[DATA TO PROCESS Boundary: Start]

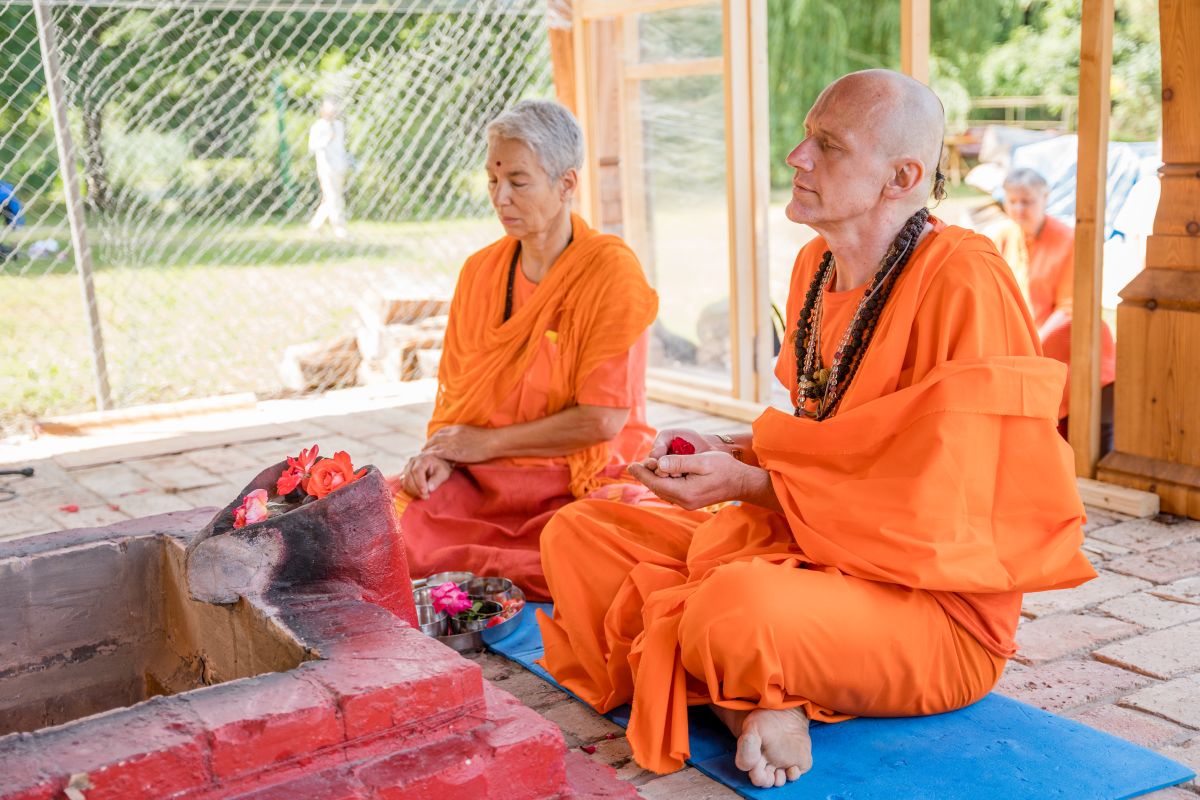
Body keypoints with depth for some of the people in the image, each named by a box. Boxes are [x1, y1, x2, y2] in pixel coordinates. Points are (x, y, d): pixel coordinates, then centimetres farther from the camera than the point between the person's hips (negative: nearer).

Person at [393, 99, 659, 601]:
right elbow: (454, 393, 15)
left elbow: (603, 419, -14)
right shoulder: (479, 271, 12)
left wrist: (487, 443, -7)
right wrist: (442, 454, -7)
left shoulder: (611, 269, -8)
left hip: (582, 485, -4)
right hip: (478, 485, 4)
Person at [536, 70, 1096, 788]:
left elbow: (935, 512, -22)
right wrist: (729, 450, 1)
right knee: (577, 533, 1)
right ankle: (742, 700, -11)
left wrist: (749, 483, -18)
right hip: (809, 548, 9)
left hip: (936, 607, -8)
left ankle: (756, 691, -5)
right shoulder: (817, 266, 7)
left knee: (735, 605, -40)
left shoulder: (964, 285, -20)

[DATA TO PROCESS Boundary: End]
[DATA TO PROCESS Boundary: Start]

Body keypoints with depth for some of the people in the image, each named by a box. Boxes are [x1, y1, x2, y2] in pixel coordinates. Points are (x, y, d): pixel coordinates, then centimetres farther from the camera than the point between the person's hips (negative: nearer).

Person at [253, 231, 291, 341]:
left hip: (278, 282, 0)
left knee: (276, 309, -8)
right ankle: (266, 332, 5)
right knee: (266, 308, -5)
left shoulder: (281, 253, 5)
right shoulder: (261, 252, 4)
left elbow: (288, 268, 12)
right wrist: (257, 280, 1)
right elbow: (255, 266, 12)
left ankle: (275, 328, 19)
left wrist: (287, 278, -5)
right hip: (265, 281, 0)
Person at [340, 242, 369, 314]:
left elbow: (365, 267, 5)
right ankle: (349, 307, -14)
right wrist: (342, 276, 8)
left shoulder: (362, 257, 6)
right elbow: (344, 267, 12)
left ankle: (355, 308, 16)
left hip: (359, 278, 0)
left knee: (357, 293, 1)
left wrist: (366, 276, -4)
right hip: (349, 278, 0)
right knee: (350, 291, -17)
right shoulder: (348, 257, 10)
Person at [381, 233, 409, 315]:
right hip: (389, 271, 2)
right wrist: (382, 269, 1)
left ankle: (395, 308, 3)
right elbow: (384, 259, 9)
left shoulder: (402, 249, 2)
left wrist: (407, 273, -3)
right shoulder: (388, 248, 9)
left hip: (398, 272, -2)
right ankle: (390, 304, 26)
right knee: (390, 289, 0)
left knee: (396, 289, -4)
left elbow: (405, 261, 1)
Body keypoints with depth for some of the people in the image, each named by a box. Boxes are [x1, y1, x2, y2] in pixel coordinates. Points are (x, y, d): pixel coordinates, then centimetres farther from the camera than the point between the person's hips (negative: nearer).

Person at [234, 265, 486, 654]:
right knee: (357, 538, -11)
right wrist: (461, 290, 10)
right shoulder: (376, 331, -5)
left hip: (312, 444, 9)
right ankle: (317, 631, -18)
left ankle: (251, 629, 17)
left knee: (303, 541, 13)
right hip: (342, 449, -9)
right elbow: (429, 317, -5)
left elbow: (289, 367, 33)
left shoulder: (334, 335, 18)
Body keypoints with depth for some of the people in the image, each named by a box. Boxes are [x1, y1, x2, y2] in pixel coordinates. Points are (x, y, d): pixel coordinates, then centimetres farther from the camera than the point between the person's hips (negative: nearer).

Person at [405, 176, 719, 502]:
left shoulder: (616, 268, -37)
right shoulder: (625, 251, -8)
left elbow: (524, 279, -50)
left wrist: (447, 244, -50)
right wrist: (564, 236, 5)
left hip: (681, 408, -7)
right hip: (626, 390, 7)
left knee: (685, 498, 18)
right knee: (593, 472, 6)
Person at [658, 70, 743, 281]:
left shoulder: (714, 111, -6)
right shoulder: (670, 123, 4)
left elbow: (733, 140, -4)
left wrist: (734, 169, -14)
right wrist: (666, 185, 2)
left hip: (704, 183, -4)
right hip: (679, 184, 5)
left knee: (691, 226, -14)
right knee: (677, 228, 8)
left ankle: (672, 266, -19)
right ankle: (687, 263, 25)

[DATA TO PROCESS Boundary: End]

■ DIRECTIONS: Arrange as a Markdown table, with columns Index and Entry, the lines starting with the one containing "right hip: (478, 485, 4)" and going on through the one containing "left knee: (735, 605, -40)". Give each line a row number under Index, and leave out any blank lines.

■ YOUR SOLUTION:
| Index | Entry |
|---|---|
| 1 | right hip: (478, 485, 4) |
| 2 | Person at [536, 70, 1096, 788]: |
| 3 | left elbow: (935, 512, -22) |
| 4 | right wrist: (729, 450, 1) |
| 5 | right knee: (577, 533, 1) |
| 6 | right ankle: (742, 700, -11) |
| 7 | left wrist: (749, 483, -18) |
| 8 | right hip: (809, 548, 9) |
| 9 | left hip: (936, 607, -8) |
| 10 | left ankle: (756, 691, -5) |
| 11 | right shoulder: (817, 266, 7) |
| 12 | left knee: (735, 605, -40) |